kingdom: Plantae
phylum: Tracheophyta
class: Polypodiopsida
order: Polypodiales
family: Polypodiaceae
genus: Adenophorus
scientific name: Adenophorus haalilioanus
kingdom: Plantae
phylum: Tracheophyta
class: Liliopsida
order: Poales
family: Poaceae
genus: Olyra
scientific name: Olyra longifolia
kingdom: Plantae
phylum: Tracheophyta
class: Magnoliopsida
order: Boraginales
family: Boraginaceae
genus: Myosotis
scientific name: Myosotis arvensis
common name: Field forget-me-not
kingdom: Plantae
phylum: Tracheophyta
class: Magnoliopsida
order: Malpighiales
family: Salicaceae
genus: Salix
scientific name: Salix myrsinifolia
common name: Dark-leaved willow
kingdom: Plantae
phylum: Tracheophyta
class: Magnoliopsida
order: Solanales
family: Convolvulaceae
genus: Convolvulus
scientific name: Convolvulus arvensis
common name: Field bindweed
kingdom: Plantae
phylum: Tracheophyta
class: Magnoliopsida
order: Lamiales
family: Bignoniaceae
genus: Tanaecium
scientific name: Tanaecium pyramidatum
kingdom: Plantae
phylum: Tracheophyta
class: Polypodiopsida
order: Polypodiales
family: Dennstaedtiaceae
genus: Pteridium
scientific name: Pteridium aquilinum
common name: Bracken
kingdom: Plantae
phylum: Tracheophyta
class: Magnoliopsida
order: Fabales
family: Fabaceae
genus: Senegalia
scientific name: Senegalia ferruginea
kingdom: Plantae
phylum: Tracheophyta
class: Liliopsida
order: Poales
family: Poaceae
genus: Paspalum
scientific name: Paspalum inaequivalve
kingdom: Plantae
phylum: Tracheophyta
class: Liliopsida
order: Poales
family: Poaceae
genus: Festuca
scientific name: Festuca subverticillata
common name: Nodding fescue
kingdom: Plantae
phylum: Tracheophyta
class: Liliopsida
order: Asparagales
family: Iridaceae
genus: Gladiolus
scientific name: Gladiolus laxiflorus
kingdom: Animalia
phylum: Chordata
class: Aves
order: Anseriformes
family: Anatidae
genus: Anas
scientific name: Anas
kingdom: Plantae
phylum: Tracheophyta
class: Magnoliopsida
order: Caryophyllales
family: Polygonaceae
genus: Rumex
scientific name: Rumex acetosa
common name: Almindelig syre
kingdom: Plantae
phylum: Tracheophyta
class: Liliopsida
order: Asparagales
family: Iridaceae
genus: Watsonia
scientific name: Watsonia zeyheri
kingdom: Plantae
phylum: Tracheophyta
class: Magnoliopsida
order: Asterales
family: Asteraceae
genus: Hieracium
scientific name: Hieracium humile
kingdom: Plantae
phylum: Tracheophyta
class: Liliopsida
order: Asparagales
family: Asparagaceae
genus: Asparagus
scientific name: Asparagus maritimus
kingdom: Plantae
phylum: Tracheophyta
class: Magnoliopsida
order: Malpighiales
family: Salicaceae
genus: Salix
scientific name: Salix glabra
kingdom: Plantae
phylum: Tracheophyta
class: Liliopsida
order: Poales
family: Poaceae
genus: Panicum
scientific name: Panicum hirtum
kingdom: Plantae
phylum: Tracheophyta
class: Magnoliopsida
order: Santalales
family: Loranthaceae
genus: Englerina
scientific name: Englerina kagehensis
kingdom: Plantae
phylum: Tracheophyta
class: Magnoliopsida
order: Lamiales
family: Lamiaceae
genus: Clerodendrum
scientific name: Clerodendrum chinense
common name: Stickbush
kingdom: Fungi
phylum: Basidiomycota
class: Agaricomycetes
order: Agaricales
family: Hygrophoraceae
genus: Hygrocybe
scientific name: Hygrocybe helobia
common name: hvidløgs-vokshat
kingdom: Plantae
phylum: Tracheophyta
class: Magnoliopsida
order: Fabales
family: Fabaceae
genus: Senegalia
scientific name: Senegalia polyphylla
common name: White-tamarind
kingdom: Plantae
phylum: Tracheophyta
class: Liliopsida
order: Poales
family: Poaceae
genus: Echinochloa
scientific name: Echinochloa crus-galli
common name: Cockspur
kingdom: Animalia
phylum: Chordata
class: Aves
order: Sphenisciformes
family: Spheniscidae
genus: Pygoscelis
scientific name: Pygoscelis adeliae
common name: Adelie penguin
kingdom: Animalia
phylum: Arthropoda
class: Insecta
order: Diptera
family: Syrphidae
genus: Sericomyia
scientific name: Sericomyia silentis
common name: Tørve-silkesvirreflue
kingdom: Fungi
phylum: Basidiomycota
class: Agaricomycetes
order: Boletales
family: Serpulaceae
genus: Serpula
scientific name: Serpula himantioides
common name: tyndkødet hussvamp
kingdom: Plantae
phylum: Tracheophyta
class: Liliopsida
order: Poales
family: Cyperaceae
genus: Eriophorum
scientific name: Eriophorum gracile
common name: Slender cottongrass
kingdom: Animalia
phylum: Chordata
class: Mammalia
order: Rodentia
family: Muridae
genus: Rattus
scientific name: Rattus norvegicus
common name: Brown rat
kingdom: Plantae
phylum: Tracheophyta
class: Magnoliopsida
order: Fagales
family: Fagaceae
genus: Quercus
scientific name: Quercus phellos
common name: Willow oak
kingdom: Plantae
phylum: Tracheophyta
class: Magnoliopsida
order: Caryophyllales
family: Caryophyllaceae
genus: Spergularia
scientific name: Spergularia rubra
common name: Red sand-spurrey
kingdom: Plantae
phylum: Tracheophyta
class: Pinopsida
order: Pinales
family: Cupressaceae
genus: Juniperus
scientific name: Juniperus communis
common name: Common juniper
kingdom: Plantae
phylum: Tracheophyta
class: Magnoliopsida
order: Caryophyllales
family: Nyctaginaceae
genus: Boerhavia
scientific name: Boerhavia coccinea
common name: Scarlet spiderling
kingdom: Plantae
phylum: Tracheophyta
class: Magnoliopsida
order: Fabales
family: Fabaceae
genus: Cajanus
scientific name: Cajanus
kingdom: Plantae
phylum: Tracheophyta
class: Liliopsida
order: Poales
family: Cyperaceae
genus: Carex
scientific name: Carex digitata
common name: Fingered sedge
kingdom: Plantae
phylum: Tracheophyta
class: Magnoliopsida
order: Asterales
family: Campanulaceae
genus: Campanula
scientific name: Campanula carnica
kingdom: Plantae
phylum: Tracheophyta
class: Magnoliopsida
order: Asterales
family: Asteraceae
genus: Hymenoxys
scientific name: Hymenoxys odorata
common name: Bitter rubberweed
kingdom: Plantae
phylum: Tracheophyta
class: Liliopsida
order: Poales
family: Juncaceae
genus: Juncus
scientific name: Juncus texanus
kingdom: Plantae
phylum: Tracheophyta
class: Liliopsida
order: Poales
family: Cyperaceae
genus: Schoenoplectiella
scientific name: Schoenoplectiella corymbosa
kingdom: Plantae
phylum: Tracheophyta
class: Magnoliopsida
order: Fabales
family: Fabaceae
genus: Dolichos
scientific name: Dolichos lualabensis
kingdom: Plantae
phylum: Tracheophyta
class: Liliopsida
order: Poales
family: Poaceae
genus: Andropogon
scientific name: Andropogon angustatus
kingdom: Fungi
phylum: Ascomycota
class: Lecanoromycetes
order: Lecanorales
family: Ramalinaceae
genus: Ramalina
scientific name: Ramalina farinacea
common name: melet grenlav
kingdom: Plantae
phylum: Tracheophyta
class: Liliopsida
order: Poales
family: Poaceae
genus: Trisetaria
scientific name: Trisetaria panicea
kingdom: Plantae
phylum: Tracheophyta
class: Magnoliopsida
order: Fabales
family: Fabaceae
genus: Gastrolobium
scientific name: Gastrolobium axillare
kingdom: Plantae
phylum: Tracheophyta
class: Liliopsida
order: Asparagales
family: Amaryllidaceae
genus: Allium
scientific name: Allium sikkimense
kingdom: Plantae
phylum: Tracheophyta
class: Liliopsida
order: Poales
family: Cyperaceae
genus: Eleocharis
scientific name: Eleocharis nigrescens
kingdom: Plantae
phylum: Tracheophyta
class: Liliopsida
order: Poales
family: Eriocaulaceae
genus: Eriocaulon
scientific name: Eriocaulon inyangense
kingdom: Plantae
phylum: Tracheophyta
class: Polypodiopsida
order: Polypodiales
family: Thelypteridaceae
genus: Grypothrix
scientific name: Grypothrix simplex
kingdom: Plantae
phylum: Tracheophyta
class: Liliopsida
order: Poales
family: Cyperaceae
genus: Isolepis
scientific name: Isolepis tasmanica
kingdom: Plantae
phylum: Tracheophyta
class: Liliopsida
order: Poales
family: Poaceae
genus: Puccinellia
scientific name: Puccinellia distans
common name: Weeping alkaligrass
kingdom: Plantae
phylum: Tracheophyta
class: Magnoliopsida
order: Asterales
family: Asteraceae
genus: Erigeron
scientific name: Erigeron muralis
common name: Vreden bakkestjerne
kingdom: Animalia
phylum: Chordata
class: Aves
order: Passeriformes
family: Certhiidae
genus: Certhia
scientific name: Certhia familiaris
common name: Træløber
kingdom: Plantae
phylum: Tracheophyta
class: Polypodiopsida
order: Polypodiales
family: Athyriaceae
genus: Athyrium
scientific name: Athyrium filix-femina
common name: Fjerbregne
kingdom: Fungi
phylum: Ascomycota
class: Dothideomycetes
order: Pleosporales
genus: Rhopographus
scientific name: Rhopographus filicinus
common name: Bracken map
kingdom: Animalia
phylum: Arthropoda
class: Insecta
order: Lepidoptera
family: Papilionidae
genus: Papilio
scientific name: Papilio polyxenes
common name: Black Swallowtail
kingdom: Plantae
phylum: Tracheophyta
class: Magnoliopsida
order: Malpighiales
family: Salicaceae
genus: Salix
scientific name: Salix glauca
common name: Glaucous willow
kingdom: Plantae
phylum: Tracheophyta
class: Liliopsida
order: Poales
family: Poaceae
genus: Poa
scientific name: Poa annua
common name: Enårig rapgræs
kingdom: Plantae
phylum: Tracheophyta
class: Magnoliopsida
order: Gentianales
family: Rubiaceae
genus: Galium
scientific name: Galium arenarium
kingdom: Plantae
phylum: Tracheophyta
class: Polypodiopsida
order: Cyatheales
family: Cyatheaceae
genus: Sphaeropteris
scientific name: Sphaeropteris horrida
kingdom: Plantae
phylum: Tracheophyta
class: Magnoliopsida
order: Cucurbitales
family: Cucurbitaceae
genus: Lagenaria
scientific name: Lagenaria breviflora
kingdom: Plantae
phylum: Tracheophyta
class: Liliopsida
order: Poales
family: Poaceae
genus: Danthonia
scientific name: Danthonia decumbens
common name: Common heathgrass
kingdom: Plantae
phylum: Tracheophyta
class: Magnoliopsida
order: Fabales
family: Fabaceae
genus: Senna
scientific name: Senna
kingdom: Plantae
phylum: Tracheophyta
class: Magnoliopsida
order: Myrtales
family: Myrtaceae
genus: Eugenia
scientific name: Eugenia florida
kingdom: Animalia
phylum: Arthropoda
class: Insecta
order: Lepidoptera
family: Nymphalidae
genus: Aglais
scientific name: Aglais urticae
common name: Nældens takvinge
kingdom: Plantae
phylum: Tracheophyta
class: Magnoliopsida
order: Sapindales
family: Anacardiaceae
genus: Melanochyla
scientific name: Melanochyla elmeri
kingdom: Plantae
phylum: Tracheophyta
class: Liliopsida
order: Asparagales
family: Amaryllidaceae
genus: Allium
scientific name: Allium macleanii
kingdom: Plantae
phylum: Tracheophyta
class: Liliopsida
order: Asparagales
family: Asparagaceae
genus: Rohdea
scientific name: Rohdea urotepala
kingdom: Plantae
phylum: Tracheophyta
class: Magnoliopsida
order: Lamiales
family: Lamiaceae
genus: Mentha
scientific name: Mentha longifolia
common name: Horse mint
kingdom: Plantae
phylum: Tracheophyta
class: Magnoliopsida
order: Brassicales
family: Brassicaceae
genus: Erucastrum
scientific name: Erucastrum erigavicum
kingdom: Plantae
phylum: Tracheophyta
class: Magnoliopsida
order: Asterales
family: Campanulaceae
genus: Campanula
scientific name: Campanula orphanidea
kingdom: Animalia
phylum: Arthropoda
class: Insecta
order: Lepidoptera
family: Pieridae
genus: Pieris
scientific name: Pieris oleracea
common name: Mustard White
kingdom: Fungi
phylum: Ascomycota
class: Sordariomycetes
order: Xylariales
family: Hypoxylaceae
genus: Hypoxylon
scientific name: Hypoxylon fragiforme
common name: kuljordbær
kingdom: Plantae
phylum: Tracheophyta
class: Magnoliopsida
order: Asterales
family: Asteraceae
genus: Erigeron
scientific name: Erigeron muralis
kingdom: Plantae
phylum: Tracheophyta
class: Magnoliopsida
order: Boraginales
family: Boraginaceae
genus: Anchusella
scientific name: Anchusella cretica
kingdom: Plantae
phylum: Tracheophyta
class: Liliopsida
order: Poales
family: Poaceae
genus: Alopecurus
------
Reproduce the data verbatim from the line containing "order: Lecanorales" through the line containing "scientific name: Eleocharis nigrescens", including both of those lines.

* RESPONSE:
order: Lecanorales
family: Ramalinaceae
genus: Ramalina
scientific name: Ramalina farinacea
common name: melet grenlav
kingdom: Plantae
phylum: Tracheophyta
class: Liliopsida
order: Poales
family: Poaceae
genus: Trisetaria
scientific name: Trisetaria panicea
kingdom: Plantae
phylum: Tracheophyta
class: Magnoliopsida
order: Fabales
family: Fabaceae
genus: Gastrolobium
scientific name: Gastrolobium axillare
kingdom: Plantae
phylum: Tracheophyta
class: Liliopsida
order: Asparagales
family: Amaryllidaceae
genus: Allium
scientific name: Allium sikkimense
kingdom: Plantae
phylum: Tracheophyta
class: Liliopsida
order: Poales
family: Cyperaceae
genus: Eleocharis
scientific name: Eleocharis nigrescens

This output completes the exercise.